ONCE AGAIN, OBAMA WAS PLAYING CHESS, WHILE TRUMP PLAYS CHECKERS

…Apple manufacturing operation in China
 
The TPP was more about S.E. Asian countries following US rules, not China’s, for manufacturing, and intellectual property. 
 
OK, it’s time for “President Falsehood” to stop selling his jobs programs by saying that the Trans-Pacific Partnership (TPP) was such a bad trade deal.
 
As you may recall, former President Obama was many times found to be playing chess, while his opposition was playing checkers.  Obama was a strategic thinker, Trump has no idea of what "strategy" even means.
 
The TPP agreement was never meant as a great jobs program that would greatly increase the American economy.  That was never the reason for pursuing such an agreement.
 
Now that Trump is at the helm of the country, he doesn’t even understand that in one of his very first actions as the chief executive, he just killed the program that had little to do with jobs or our economy.  It was instead a geopolitical move that would have put an American foot firmly in China’s back yard.
 
With Trump’s knee-jerk move to pull the US out of the TPP, he just basically forfeited to communist China the next global area of anticipated major economic growth.
 
According to The US International Trade Commission, the estimates were that the TPP would only have raised America’s inflation-adjusted incomes only 0.23% between now and 2032.  That’s pretty close to zero.
 
But the TPP was never about increasing our GDP or for creating jobs or reducing tariffs.
 
The chess game of the TPP was about having other countries follow US rules for patents and intellectual property.  It was for raising prices for Asian consumers and yes, some profits for American companies.
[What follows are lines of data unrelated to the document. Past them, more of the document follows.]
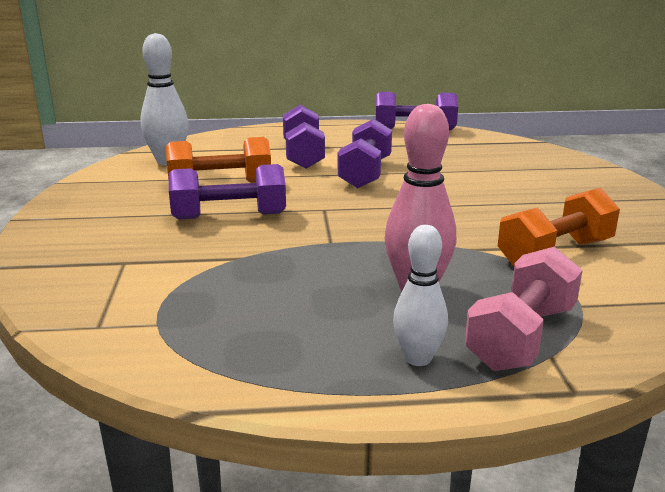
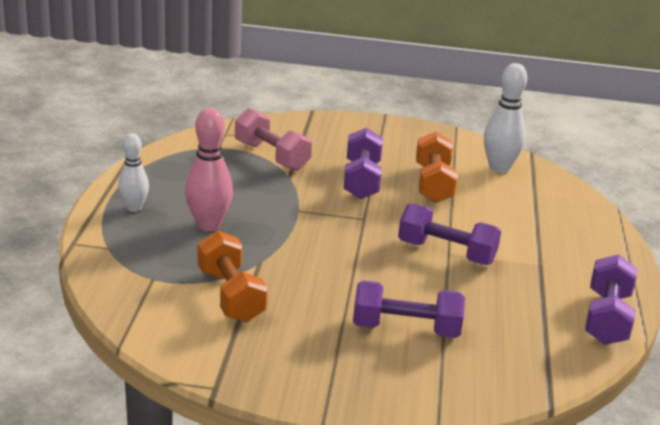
camera: 100 degrees right, 5 degrees up
purple dumbbell [283,105,325,169] -> purple dumbbell moved to [353,280,465,338]
pink dumbbell [465,247,583,371] -> pink dumbbell moved to [235,108,312,171]

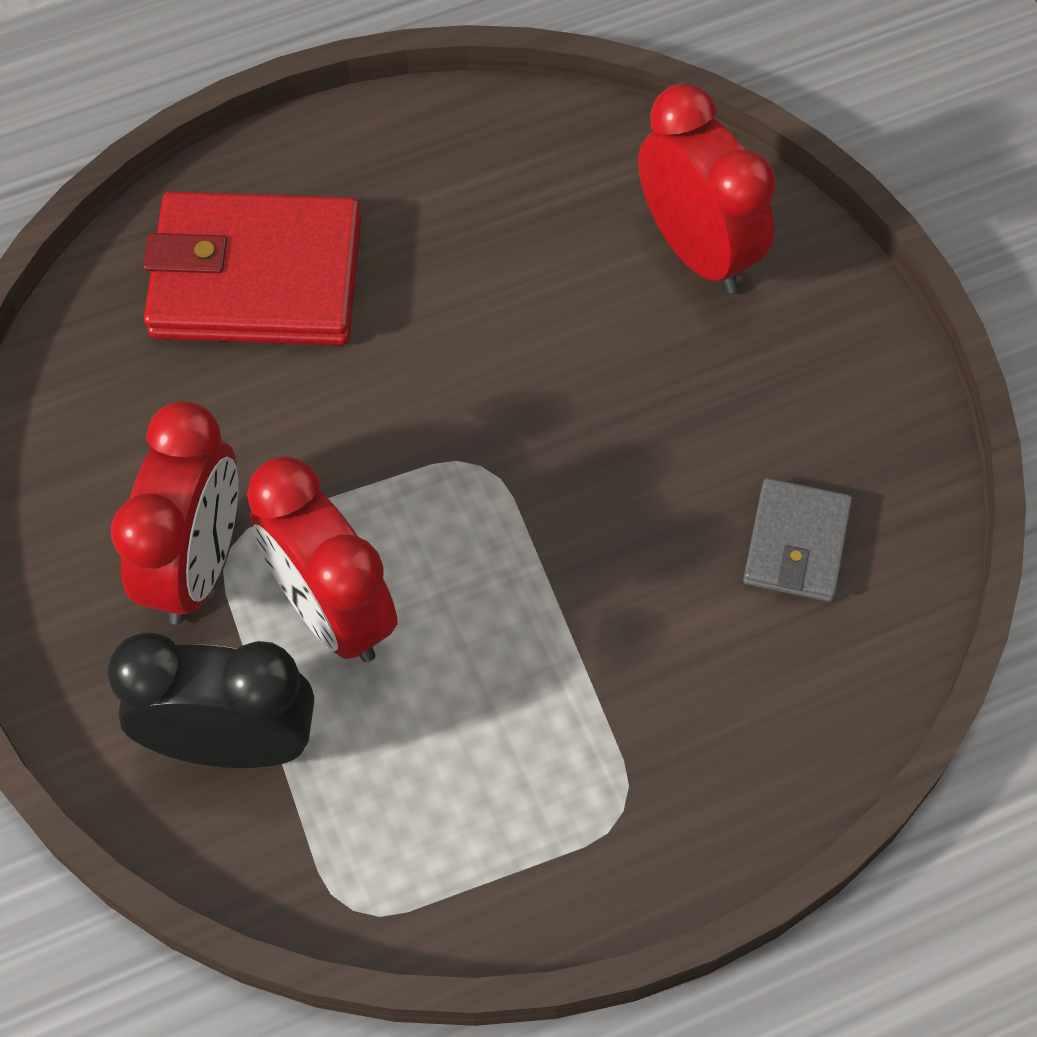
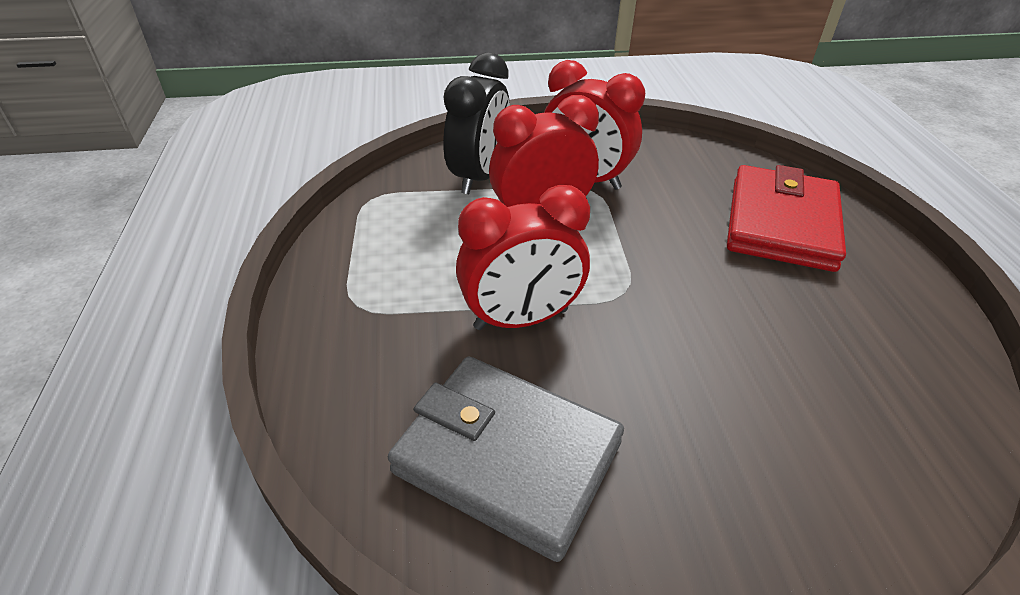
camera: 105 degrees right, 20 degrees down
red clock [638,83,776,293] -> red clock moved to [456,185,590,330]
grey wallet [743,478,852,602] -> grey wallet [388,357,624,562], size x1.87

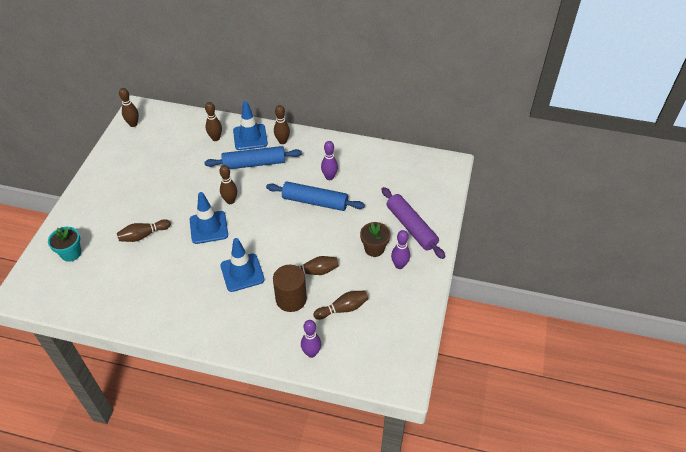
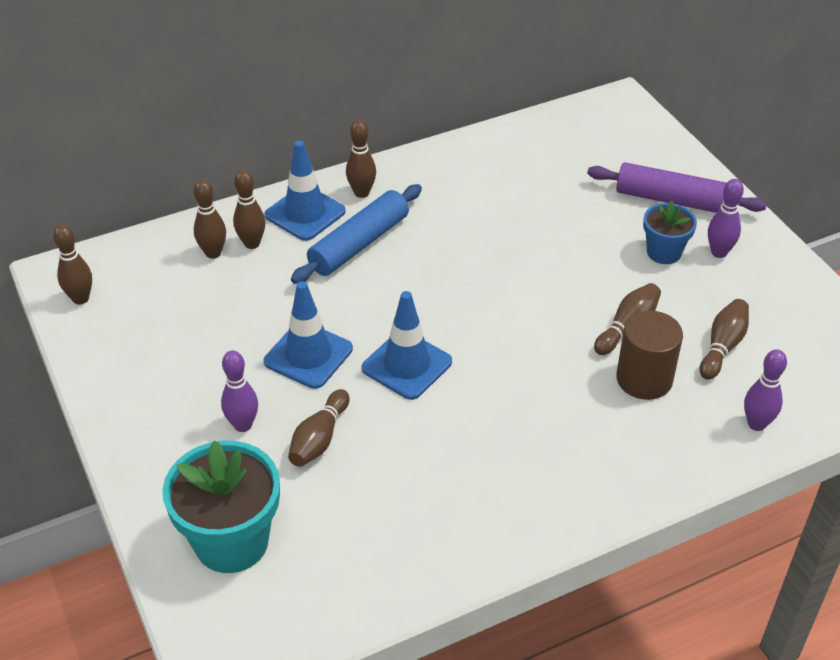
camera: 40 degrees left, 5 degrees down
turquoise flower pot [48,227,81,262] -> turquoise flower pot [162,440,280,573], size x1.74
brown bowling pin [219,165,237,204] -> brown bowling pin moved to [194,179,226,259]
blue traffic cone [220,238,264,292] -> blue traffic cone moved to [264,281,353,389]
blue rolling pin [266,182,365,211] -> none
purple bowling pin [321,141,338,180] -> purple bowling pin moved to [221,350,258,432]
brown flower pot [360,222,390,257] -> blue flower pot [643,201,697,264]

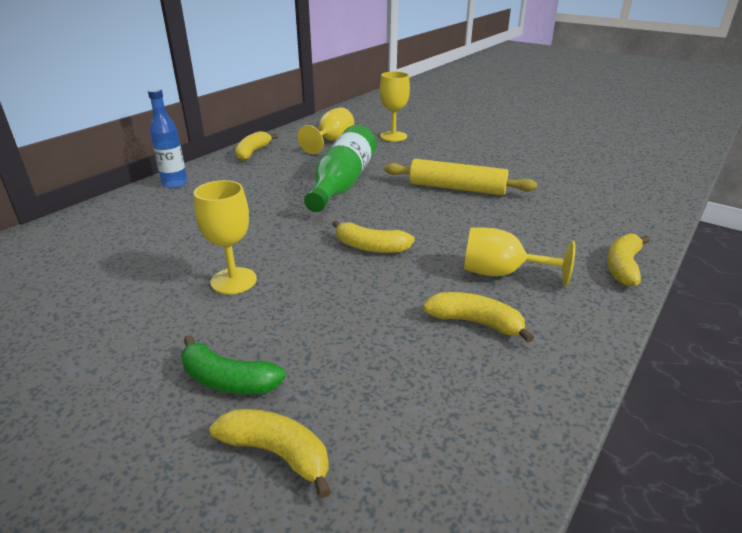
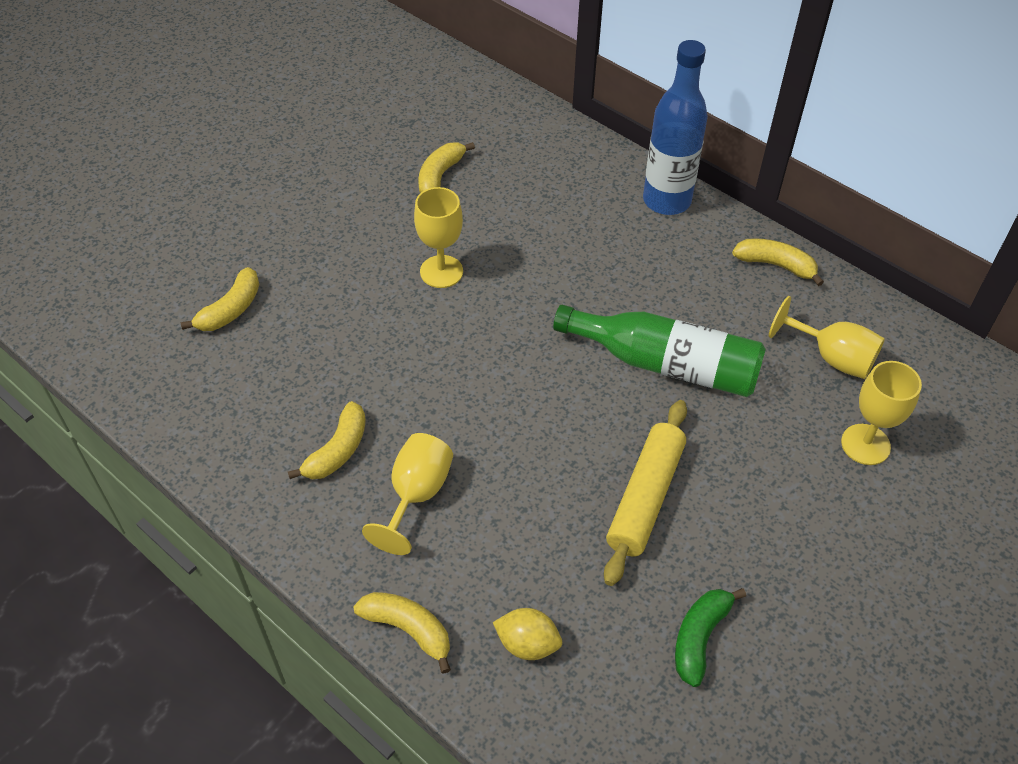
camera: 95 degrees right, 20 degrees up
blue bottle [148,89,187,188] -> blue bottle [643,40,708,215], size x1.60
green banana [181,335,286,394] -> green banana moved to [675,588,746,687]
yellow banana [332,220,415,253] -> yellow banana moved to [418,142,475,193]
none -> yellow lemon [493,608,562,660]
In all likelihood, it wouldn't change our jobs picture very much at all.
 
The TPP was about the US being in China’s backyard, and about writing the trade rules so China couldn't.  Granted it would not deal with keeping different countries from manipulating the value of their currancy, which is what all the US manufacturers would have wanted.  But then again, that was not the purpose of the agreement.
 
This deal was designed for setting up a system to promote prosperity abroad so fragile democracies could resist Communist China’s pressures.  As of today, due to Trump’s actions, China now has an open field to take all those small countries that offer all their low-cost wages, and to put pressure on them to accept China’s way of developing their economies.
 
Had the US not taken a similar approach for the rebuilding of Western Europe after WWII, the then Soviet Union might have taken over some those economies.  Even after the Berlin Wall came down, European markets were still way off from being totally open.  But by the US making separate deals with the different western European countries, it not only helped open up their markets, it also rewarded those same countries for reforming their economies under US directions.
 
Now, don’t get me wrong.  The US has more than once gotten itself into serious trouble by making poor trade deals.  We are all aware of the “giant sucking sound” we heard from all the jobs that moved south of the border due to Bill Clinton’s NAFTA agreement.  And who could forget when President George W. Bush granted China, Permanent Normal Trade Relations status in 2000.  That alone really did give US companies the go-ahead they needed for shifting their production to China on a massive scale.  This was because all those US manufacturers no longer had to worry about the risk of foreign tariffs rising their manufacturing costs.
 
Oh yes, the US has “screwed the pooch” more than once with making bad trade deals.  But now, we’ll never know if Obama’s chess game was as good of an idea as was expected.
 
It is important to understand that with a president like Donald Trump, the US won’t even try to lead on trade anymore. Trump doesn't see trade deals as a way to win friendly nations and to influence their people.  Trump wants deals for winning US manufacturing jobs, but mainly for increasing his personal approval ratings.
 
Trump has yet to understand that even if he is successful at getting those manufacturing jobs back in the US, those jobs have changed.  The factories that once required 3000 workers, are all now automated and only need 30 to 300 employees.
 
By pulling out of the TPP, it just leaves a very wide opening for other countries like China to negotiate where the US now isn’t going to be.  The risk is that more globalization, which is inevitable, will not be proceeding on US terms or even with US values.  And there’s an even greater danger: New trade deals might not help that much, but unraveling the old ones could seriously hurt.
In the end, the US won't have the luxury of wondering whose globalization we might have influenced…?  The answer will probably be that the US will have influenced no one’s economies, and then the whole world will just be that much poorer for it.